Reasoning models think before they answer, producing a long internal chain of thought before responding to the user.

Reasoning models excel in complex problem solving, coding, scientific reasoning, and multi-step planning for agentic workflows.

As with GPT models, OpenAI provides both a smaller, faster model (`o3-mini`) that is less expensive per token, and a larger model (`o1`) that is somewhat slower and more expensive, but can often generate better responses for complex tasks, and generalize better across domains.



In [136]:
prompt = """
Write a bash script that takes a matrix represented as a string with
format '[1,2],[3,4],[5,6]' and prints the transpose in the same format.
"""

response = client.responses.create(
    model="o3-mini",
    reasoning={"effort": "medium"},
    input=[
        {
            "role": "user",
            "content": prompt
        }
    ]
)

print(response.output_text)

Below is one way to do it in a Bash script. In this solution we:

• Accept the matrix string as the first argument (e.g. "[1,2],[3,4],[5,6]")
• Replace the “],[” with a temporary separator (here “;”) and remove the leading “[” and trailing “]” so that we can split the string into rows.
• Split each row by commas to get the cells and store them in a 2D array (using an associative array).
• Build the transpose by swapping rows and columns.
• Print the result in the same format.

Save the following script as, for example, transpose.sh and make it executable.
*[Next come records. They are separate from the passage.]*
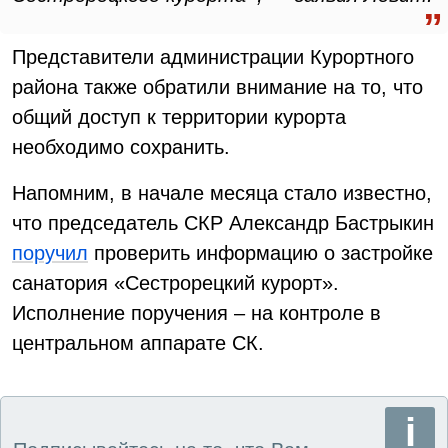
Представители администрации Курортного
района также обратили внимание на то, что
общий доступ к территории курорта
необходимо сохранить.
Напомним, в начале месяца стало известно,
что председатель СКР Александр Бастрыкин
поручил
проверить информацию о застройке
санатория «Сестрорецкий курорт».
Исполнение поручения – на контроле в
центральном аппарате СК.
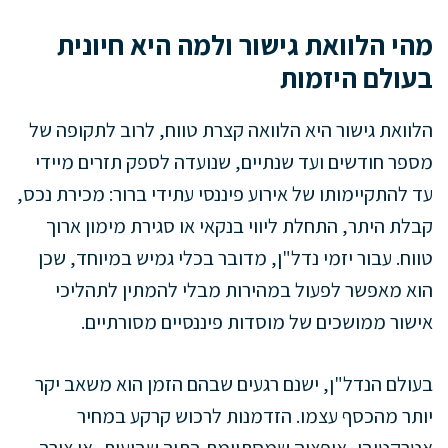
מהי הלוואת גישור ולמה היא חיונית
בעולם היזמות
הלוואת גישור היא הלוואה קצרת טווח, לרוב לתקופה של
מספר חודשים ועד שנתיים, שנועדה לספק תזרים מיידי
עד להתקיימותו של אירוע פיננסי עתידי ברור: מכירת נכס,
קבלת היתר, התחלת ליווי בנקאי או סגירת מימון ארוך
טווח. עבור יזמי נדל"ן, מדובר בכלי גמיש במיוחד, שכן
הוא מאפשר לפעול במהירות מבלי להמתין לתהליכי
אישור ממושכים של מוסדות פיננסיים מסורתיים.
בעולם הנדל"ן, ישנם רגעים שבהם הזמן הוא משאב יקר
יותר מהכסף עצמו. הזדמנות לרכוש קרקע במחיר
--------------------------------------------------
#!/bin/bash
# Check if an argument is provided.
if [ "$#" -lt 1 ]; then
    echo "Usage: $0 '<matrix_string>'"
    exit 1
fi

# Input matrix in the format: "[1,2],[3,4],[5,6]"
matrix="$1"

# Convert the input to a format we can easily split:
# • Remove the first '[' and the last ']'
# • Replace "],[" with a semicolon (;) so that we can split the rows.
matrix_clean=$(echo "$matrix" | 

### Reasoning effort

You can specify one of `low`, `medium`, or `high` for the `reasoning` effort parameter where:
* `low`: favors speed and economical token usage
* `high`: favors more complete reasoning at the cost of more tokens generated and slower responses.
* `medium` (default): a balance between speed and reasoning accuracy.